Cook County Commissioner Sean Morrison | Courtesy Photo
Cook County Commissioner Sean Morrison | Courtesy Photo
Author Vicky Osterweil is quoted as writing that "a new energy of resistance is building across the country," in defense of looting and rioting that has gripped several American cities since June in response to police killings of Black Americans, the NPR reported in August.
According to the NPR article, Osterweil, who released a book titled In Defense of Looting late last month, believes that rioters and looks are partaking in a "powerful tactic" that questions justice, property ownership and wealth distribution.
In Osterweil's interview with NPR, the self-proclaimed writer and agitator said that looting is a powerful political action tactic that demonstrates how "without police and without state oppression, we can have things for free."
Whike protest in support of Black Lives Matter, the calling has also resulted in reports of rioting and looting.
| Stock Photo
"Looting strikes at the heart of property, of whiteness and of the police," Osterweil told NRP. "It gets to the very root of the way those three things are interconnected. And also it provides people with an imaginative sense of freedom and pleasure and helps them imagine a world that could be."
Sean Morrison, chair of the Cook County GOP, told Chicago City Wire that there is never a time where looting is acceptable.

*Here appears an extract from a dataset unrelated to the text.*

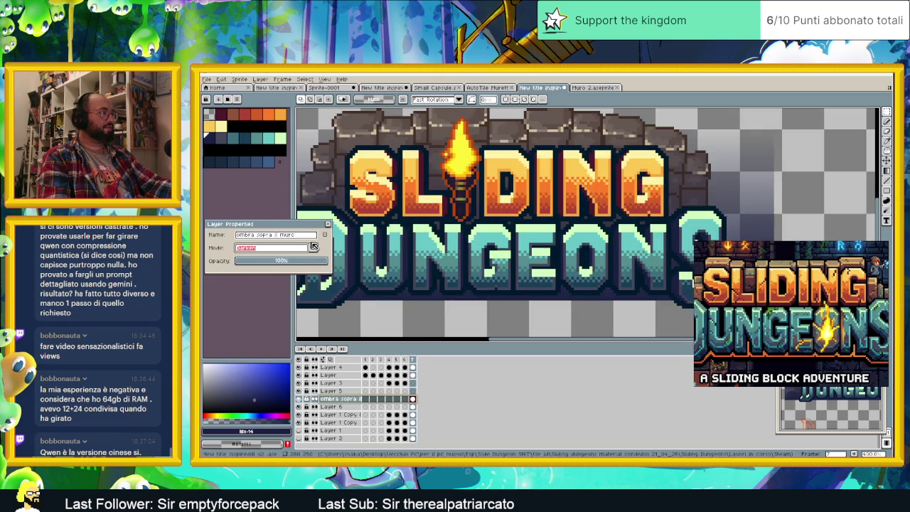
pyautogui.click(314, 247)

"Looting is lawlessness," Morrison said, adding that looting is theft and destruction, a criminal activity, and feels the same about arson.
"The answer is the same [...]. In fact, the additional travesty of what we are witnessing is the refusal of many of these big-city political leaders to refuse to apprehend and prosecute the offenders," he said. "This only lends itself to the continued violence and criminal activity."
Morrison said that, whether the owner of the looted business is white or black or any ethnicity, looting is never acceptable.
Osterweil, however, told NPR that the need to respect small businesses is "a right-wing myth."
"Ultimately, what nonviolence ends up meaning is that the activist doesn't do anything that makes them feel violent. And I think getting free is messier than that," Osterweil told NPR. "We have to be willing to do things that scare us and that we wouldn't do in normal, "peaceful" times, because we need to get free."